Kann er oder kann er nicht? Löwen-FLügelspieler Marius Wolf hat Rückenprobleme, sein Einsatz auf der Bielefelder Alm ist fraglich. Foto: Rauchensteiner/Augenklick

Der TSV 1860 bangt vor dem Showdown am Freitagabend bei Arminia Bielefeld um Kapitän Christopher Schindler und Marius Wolf.

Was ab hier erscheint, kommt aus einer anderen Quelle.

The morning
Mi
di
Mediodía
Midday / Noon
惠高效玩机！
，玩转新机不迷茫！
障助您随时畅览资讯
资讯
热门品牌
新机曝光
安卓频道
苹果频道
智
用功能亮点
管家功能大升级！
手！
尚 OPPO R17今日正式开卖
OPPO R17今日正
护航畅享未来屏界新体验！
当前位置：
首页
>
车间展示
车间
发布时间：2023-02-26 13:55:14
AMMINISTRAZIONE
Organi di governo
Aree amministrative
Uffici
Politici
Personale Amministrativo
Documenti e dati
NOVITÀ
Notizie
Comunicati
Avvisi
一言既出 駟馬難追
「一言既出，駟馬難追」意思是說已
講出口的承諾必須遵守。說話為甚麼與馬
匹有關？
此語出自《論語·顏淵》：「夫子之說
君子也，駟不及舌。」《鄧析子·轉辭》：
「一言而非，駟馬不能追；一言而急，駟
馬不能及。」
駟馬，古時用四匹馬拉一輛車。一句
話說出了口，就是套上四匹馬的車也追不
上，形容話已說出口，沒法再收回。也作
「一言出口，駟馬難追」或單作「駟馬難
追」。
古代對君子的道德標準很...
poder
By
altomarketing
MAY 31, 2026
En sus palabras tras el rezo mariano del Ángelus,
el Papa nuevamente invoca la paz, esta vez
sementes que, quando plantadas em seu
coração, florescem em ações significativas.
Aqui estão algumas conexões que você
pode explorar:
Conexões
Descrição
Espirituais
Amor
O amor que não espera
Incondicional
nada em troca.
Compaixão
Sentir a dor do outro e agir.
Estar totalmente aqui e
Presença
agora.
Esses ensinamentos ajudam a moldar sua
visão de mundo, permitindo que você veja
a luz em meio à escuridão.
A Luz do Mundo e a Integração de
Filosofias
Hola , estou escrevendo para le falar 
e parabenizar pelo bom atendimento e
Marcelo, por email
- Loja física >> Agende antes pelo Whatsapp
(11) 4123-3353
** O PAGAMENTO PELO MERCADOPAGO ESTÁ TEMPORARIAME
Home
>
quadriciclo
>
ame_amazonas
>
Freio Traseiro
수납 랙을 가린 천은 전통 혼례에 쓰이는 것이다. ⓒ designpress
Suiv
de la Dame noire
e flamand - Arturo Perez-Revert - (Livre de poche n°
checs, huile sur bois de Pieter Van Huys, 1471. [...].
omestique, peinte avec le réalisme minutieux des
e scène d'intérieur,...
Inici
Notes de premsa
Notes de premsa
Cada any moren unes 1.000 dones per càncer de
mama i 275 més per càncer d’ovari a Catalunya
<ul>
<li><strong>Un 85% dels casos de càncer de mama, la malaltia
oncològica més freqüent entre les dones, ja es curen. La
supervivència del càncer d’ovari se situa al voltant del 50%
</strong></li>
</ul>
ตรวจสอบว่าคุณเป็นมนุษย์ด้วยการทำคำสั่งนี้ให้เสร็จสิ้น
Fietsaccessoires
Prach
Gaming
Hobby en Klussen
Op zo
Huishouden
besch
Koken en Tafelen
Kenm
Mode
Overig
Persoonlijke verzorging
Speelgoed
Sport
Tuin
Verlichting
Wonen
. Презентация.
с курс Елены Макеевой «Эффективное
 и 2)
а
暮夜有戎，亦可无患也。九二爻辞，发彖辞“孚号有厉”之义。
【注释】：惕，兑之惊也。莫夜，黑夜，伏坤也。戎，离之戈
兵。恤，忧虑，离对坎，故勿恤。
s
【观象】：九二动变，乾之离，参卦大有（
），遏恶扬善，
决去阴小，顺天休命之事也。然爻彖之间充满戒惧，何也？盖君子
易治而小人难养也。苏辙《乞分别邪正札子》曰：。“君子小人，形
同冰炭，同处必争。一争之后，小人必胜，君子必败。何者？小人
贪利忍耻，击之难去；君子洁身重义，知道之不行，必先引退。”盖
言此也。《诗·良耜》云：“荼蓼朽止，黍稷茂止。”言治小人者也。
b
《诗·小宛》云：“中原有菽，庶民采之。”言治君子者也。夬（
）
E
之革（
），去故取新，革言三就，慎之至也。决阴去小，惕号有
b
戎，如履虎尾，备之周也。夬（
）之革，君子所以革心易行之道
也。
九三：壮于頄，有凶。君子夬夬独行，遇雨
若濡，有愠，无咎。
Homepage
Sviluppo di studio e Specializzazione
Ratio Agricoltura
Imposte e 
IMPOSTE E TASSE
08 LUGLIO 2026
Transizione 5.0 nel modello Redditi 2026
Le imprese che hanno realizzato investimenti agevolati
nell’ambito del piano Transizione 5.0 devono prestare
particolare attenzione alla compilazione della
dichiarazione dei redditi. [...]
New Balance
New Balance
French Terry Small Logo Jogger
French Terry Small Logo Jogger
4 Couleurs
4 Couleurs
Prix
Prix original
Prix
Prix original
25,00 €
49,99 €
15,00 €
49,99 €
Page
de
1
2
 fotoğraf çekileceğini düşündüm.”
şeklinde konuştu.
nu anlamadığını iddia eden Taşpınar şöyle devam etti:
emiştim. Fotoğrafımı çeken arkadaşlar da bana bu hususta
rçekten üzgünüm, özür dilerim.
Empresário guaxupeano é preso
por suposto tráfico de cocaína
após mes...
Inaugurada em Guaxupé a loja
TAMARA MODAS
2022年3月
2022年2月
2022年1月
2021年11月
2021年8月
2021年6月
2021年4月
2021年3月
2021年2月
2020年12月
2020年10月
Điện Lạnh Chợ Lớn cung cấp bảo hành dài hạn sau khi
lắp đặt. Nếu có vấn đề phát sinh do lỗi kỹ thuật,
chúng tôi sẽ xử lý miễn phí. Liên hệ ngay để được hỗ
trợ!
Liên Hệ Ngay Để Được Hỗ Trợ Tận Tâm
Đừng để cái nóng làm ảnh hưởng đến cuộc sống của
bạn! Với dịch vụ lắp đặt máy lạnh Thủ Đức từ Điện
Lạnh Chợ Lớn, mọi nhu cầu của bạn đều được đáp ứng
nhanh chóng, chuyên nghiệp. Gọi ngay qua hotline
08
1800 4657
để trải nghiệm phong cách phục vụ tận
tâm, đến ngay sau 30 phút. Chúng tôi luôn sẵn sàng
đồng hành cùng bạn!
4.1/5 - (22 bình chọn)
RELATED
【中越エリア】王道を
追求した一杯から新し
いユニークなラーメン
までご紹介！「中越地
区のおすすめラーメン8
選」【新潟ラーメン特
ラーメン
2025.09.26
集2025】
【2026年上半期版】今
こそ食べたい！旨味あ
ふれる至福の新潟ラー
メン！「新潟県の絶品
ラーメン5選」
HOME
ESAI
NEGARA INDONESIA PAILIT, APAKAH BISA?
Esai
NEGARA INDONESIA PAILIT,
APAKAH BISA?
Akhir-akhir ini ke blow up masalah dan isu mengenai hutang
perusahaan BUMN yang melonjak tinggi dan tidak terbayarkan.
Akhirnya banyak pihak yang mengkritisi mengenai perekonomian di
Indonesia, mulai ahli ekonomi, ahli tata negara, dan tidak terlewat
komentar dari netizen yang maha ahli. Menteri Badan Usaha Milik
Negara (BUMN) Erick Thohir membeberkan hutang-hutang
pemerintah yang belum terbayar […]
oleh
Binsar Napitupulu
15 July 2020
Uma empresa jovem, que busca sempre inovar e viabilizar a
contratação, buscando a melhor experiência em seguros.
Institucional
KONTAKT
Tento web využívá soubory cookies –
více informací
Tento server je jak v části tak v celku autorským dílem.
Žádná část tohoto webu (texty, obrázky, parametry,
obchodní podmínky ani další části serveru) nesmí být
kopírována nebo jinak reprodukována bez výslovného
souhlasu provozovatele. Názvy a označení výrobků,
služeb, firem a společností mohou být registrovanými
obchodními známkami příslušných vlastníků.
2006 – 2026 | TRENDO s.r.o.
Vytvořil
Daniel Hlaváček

Beim Flügelflitzer gab es zumindest ein gutes Zeichen.

 

München - Beim 2:2 gegen RB Leipzig war er neben Stürmer Rubin Okotie als zweiter Torschütze noch mit der beste Mann auf dem Platz, jetzt muss er womöglich passen: Youngster Marius Wolf klagte beim Abschlusstraining über Rückenprobleme und droht beim nächsten Versuch des TSV 1860, den ersten Saisonsieg einzufahren, wie der erkältete Löwen-Kapitän Christopher Schindler auszufallen.

Ein Ausfall "wäre nicht so schön", sagte Fröhling auf der Abschluss-Pressekonferenz, "aber dann muss eben der Nächste ins Feuer rein" und nominierte den ungarischen Außenbahnspieler Krisztian Simon als Ersatz für den angeschlagenen Löwen-Jungprofi.

Beim Anschwitzen gab's am Freitagvormittag einen Lichtblick zu vermelden: Die Löwen posteten ein Bild vom letzten Anschwitzen vor dem  Spiel auf der Alm - bei dem Wolf im Duell mit Michael Liendl um den Ball kämpft. Kann er also auflaufen? Sicher ist der Einsatz des 21-Jährigen, der nach einer (unauffäligen) MRT-Untersuchung hinterherreiste, zwar deshalb noch lange nicht. Aber immerhin wahrscheinlicher.